I'd say I'm about 85% myself, but what's worse is my wife developed roughly the same thing, but it came upon her a couple of days later than it hit me.  So it's been a real treat around our house these last few days, two people wheezing and speaking hoarsely.

But, by golly, we're ready for Christmas!  We finished our shopping last night, and have but a few things left to wrap.  Our box to our daughter's family in Colorado went out last week, and was just delivered, so the U.S. Postal Service tells me.

We've been through this a time or two before in our thirty-plus years of marriage.  The worst we could both remember had us both suffering with horrible colds (traditionally runny nose/coughing/body aches) starting a couple of days before Christmas Day and lasting until New Year's.  There was another time where I was struck with something not unlike a flu bug about two weeks beforehand, and really had no energy at all until about three days before the holiday.

But, as you know, gentlemen shouldn't discuss their infirmities, so I'll leave that topic for the moment.

I suppose it depends on what you're shopping for, but I haven't noticed as many rabid bargain hunters as are depicted in news reporting, at least not in my home area.  And we probably have done a good combination of online shopping mixed with traditional bricks-and-mortar stores again this year.

I sincerely hope that you and yours enjoy the holidays, whether you celebrate Christmas, Hannukah, Kwanzaa or even Festivus!

Friday, December 8, 2017

Christmas shopping while delayed in an airport!

I used to travel pretty often for work, as long-time visitors to this space will attest.  However, I have been on a weeklong trip to my company's offices for meetings and now find myself with time on my hands.  Not only is it a Friday afternoon, but with weather rolling through parts of the southeast US today, the air travel system is chaotic, at the least!

So what better way to while away some of my delay than by sharing some ideas about Christmas gifts and shopping?

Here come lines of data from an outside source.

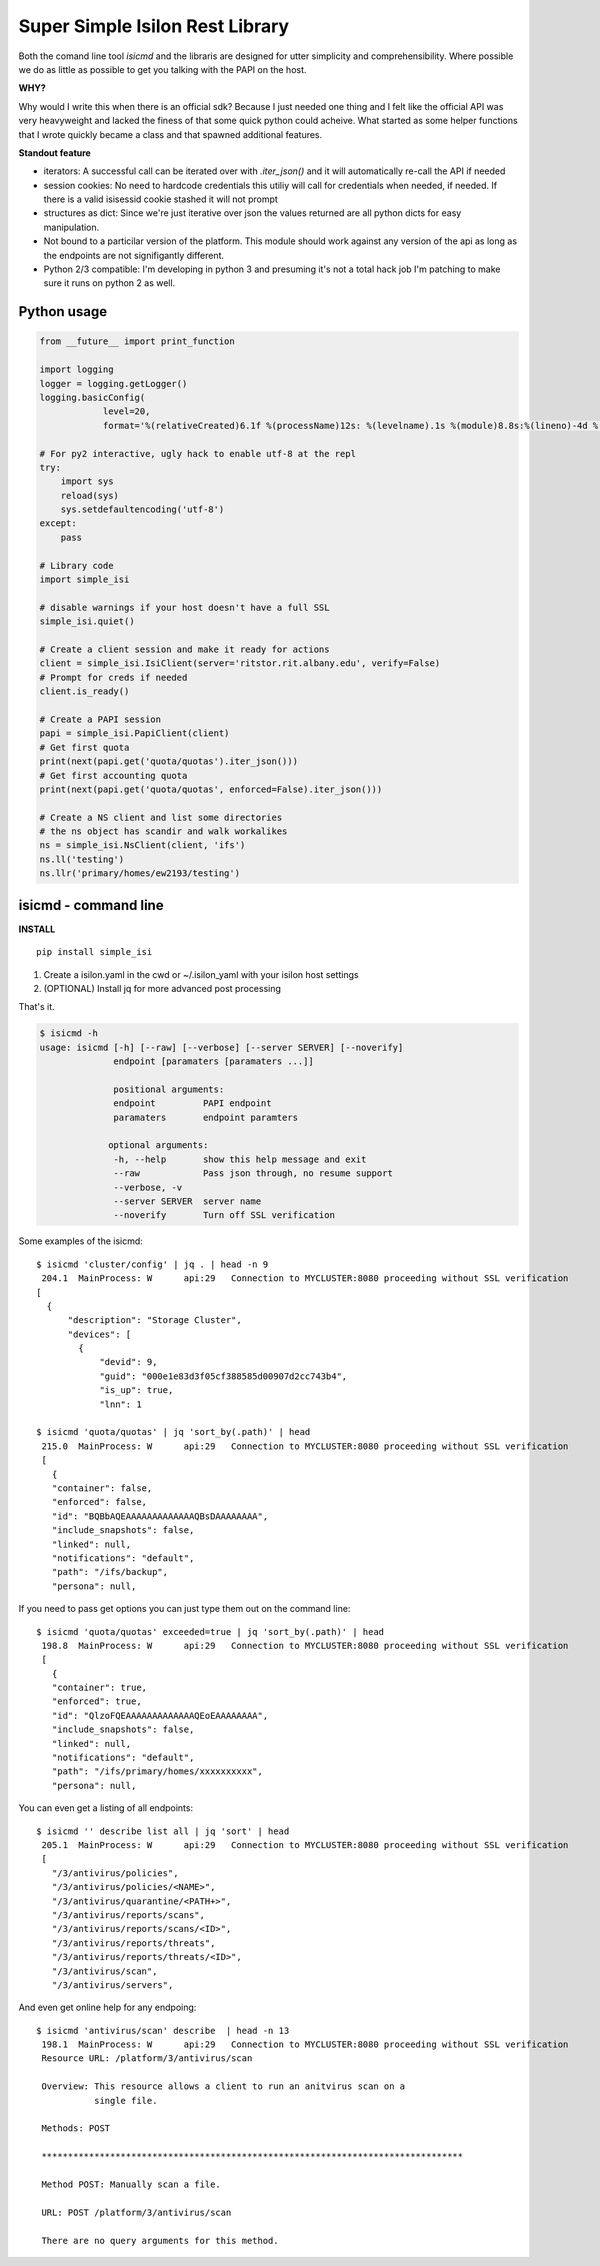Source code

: Super Simple Isilon Rest Library
================================

Both the comand line tool `isicmd` and the libraris are designed for utter simplicity and
comprehensibility.  Where possible we do as little as possible to get you talking with the
PAPI on the host.

**WHY?**

Why would I write this when there is an official sdk?  Because I just needed one thing and
I felt like the official API was very heavyweight and lacked the finess of that some quick
python could acheive.  What started as some helper functions that I wrote quickly became
a class and that spawned additional features. 

**Standout feature**

- iterators:  A successful call can be iterated over with `.iter_json()` and it will
  automatically re-call the API if needed
- session cookies:  No need to hardcode credentials this utiliy will call for credentials
  when needed, if needed.  If there is a valid isisessid cookie stashed it will not
  prompt
- structures as dict:  Since we're just iterative over json the values returned are all
  python dicts for easy manipulation.
- Not bound to a particilar version of the platform.  This module should work against any
  version of the api as long as the endpoints are not signifigantly different.
- Python 2/3 compatible:  I'm developing in python 3 and presuming it's not a total hack
  job I'm patching to make sure it runs on python 2 as well.


Python usage
------------

.. code-block:: python

    from __future__ import print_function

    import logging
    logger = logging.getLogger()
    logging.basicConfig(
                level=20,
                format='%(relativeCreated)6.1f %(processName)12s: %(levelname).1s %(module)8.8s:%(lineno)-4d %(message)s')

    # For py2 interactive, ugly hack to enable utf-8 at the repl
    try:
        import sys
        reload(sys)
        sys.setdefaultencoding('utf-8')
    except:
        pass

    # Library code
    import simple_isi

    # disable warnings if your host doesn't have a full SSL
    simple_isi.quiet()

    # Create a client session and make it ready for actions 
    client = simple_isi.IsiClient(server='ritstor.rit.albany.edu', verify=False)
    # Prompt for creds if needed
    client.is_ready()

    # Create a PAPI session
    papi = simple_isi.PapiClient(client)
    # Get first quota
    print(next(papi.get('quota/quotas').iter_json()))
    # Get first accounting quota
    print(next(papi.get('quota/quotas', enforced=False).iter_json()))

    # Create a NS client and list some directories
    # the ns object has scandir and walk workalikes
    ns = simple_isi.NsClient(client, 'ifs')
    ns.ll('testing')
    ns.llr('primary/homes/ew2193/testing')


isicmd - command line
---------------------

**INSTALL**

::

    pip install simple_isi

1. Create a isilon.yaml in the cwd or ~/.isilon_yaml with your isilon host settings
2. (OPTIONAL) Install jq for more advanced post processing

That's it.

.. code-block:: console

    $ isicmd -h
    usage: isicmd [-h] [--raw] [--verbose] [--server SERVER] [--noverify]
                  endpoint [paramaters [paramaters ...]]

                  positional arguments:
                  endpoint         PAPI endpoint
                  paramaters       endpoint paramters

                 optional arguments:
                  -h, --help       show this help message and exit
                  --raw            Pass json through, no resume support
                  --verbose, -v
                  --server SERVER  server name
                  --noverify       Turn off SSL verification


Some examples of the isicmd::

    $ isicmd 'cluster/config' | jq . | head -n 9
     204.1  MainProcess: W      api:29   Connection to MYCLUSTER:8080 proceeding without SSL verification
    [
      {
          "description": "Storage Cluster",
          "devices": [
            {
                "devid": 9,
                "guid": "000e1e83d3f05cf388585d00907d2cc743b4",
                "is_up": true,
                "lnn": 1

    $ isicmd 'quota/quotas' | jq 'sort_by(.path)' | head                                                                                                                              
     215.0  MainProcess: W      api:29   Connection to MYCLUSTER:8080 proceeding without SSL verification
     [
       {
       "container": false,
       "enforced": false,
       "id": "BQBbAQEAAAAAAAAAAAAAQBsDAAAAAAAA",
       "include_snapshots": false,
       "linked": null,
       "notifications": "default",
       "path": "/ifs/backup",
       "persona": null,

If you need to pass get options you can just type them out on the command line::

    $ isicmd 'quota/quotas' exceeded=true | jq 'sort_by(.path)' | head
     198.8  MainProcess: W      api:29   Connection to MYCLUSTER:8080 proceeding without SSL verification
     [
       {
       "container": true,
       "enforced": true,
       "id": "QlzoFQEAAAAAAAAAAAAAQEoEAAAAAAAA",
       "include_snapshots": false,
       "linked": null,
       "notifications": "default",
       "path": "/ifs/primary/homes/xxxxxxxxxx",
       "persona": null,

You can even get a listing of all endpoints::

    $ isicmd '' describe list all | jq 'sort' | head
     205.1  MainProcess: W      api:29   Connection to MYCLUSTER:8080 proceeding without SSL verification
     [
       "/3/antivirus/policies",
       "/3/antivirus/policies/<NAME>",
       "/3/antivirus/quarantine/<PATH+>",
       "/3/antivirus/reports/scans",
       "/3/antivirus/reports/scans/<ID>",
       "/3/antivirus/reports/threats",
       "/3/antivirus/reports/threats/<ID>",
       "/3/antivirus/scan",
       "/3/antivirus/servers",

And even get online help for any endpoing::

    $ isicmd 'antivirus/scan' describe  | head -n 13
     198.1  MainProcess: W      api:29   Connection to MYCLUSTER:8080 proceeding without SSL verification
     Resource URL: /platform/3/antivirus/scan

     Overview: This resource allows a client to run an anitvirus scan on a
               single file.

     Methods: POST

     ********************************************************************************

     Method POST: Manually scan a file.

     URL: POST /platform/3/antivirus/scan

     There are no query arguments for this method.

Now, I'm not dumb enough to reveal what those close to me may be receiving for Christmas this year (well, maybe not), but I can tell you somethings I like and I'll let you make the decision.

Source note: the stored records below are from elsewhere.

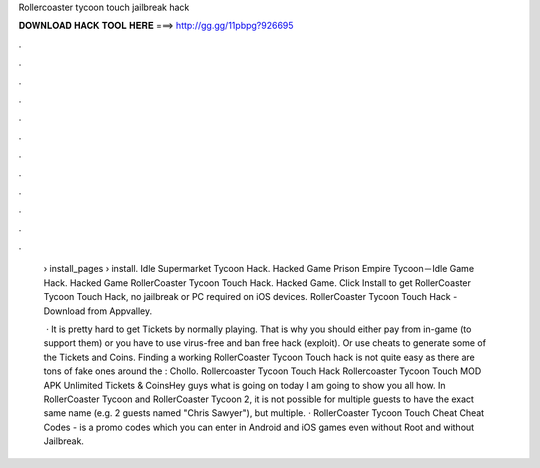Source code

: Rollercoaster tycoon touch jailbreak hack



𝐃𝐎𝐖𝐍𝐋𝐎𝐀𝐃 𝐇𝐀𝐂𝐊 𝐓𝐎𝐎𝐋 𝐇𝐄𝐑𝐄 ===> http://gg.gg/11pbpg?926695



.



.



.



.



.



.



.



.



.



.



.



.

 › install_pages › install. Idle Supermarket Tycoon Hack. Hacked Game Prison Empire Tycoon－Idle Game Hack. Hacked Game RollerCoaster Tycoon Touch Hack. Hacked Game. Click Install to get RollerCoaster Tycoon Touch Hack, no jailbreak or PC required on iOS devices. RollerCoaster Tycoon Touch Hack - Download from Appvalley.
 
  · It is pretty hard to get Tickets by normally playing. That is why you should either pay from in-game (to support them) or you have to use virus-free and ban free hack (exploit). Or use cheats to generate some of the Tickets and Coins. Finding a working RollerCoaster Tycoon Touch hack is not quite easy as there are tons of fake ones around the : Chollo. Rollercoaster Tycoon Touch Hack Rollercoaster Tycoon Touch MOD APK Unlimited Tickets & CoinsHey guys what is going on today I am going to show you all how. In RollerCoaster Tycoon and RollerCoaster Tycoon 2, it is not possible for multiple guests to have the exact same name (e.g. 2 guests named "Chris Sawyer"), but multiple. · RollerCoaster Tycoon Touch Cheat Cheat Codes - is a promo codes which you can enter in Android and iOS games even without Root and without Jailbreak.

Are you or anyone you know in the market for a new phone?  I like my new iPhone 8 Plus, as this is the first trip where I've used it.  Love the brighter, more vibrant screen and the speed at which pages and apps load and react.  The sound is also quite something.  Apple co-founder Steve Wozniak and I apparently agree on this.  And be assured that the iPhone X is a very nice phone, too, but if you plan to buy it for someone else, you'll likely have difficulty finding one until right before Christmas, if even then!

Continuing the electronics theme, I have really given my Apple AirPods a workout during this trip, and am really impressed.  They sound great, are comfortable for long periods of time and work very well for phone calls as well as for music and movies.  We gifted our son a pair of Bose QC 35 headphones with Bluetooth a few months ago, as he's a night law student and needs ample amounts of quiet time for his studies.  He proclaims these to be a great asset to his equipment arsenal!

Not long ago, I received an e-mail from a very nice contact with who had read a prior post of mine regarding tech reviews and provided this link about Bluetooth headphone reviews:

If you're in the market for something like this, I hope you find it helpful.

I could go on and on (and on and on) about tech stuff, but I also have grandchildren, and three of them are of the age that they're not quite ready for heavy-duty electronics.  So for them, game and toys are it, and there seems to be no shortage of Star Wars-themed items, what with yet another Star Wars movie coming out shortly!  I personally like to give games and toys that have at least a little educational value, and we really haven't done our due diligence in that area yet.

And based on a long-ago pact, my wife and I do not give surprise gifts to each other, so no worries on that front, at least not for me!

Oh, and if you keep score of things I mention, we decided to postpone the purchase of a 4K HDR TV.  There's just not enough content out there for it yet, so we'll wait.

Hope this is just a little bit helpful.  Now I have only two more hours to wait until my flight departs!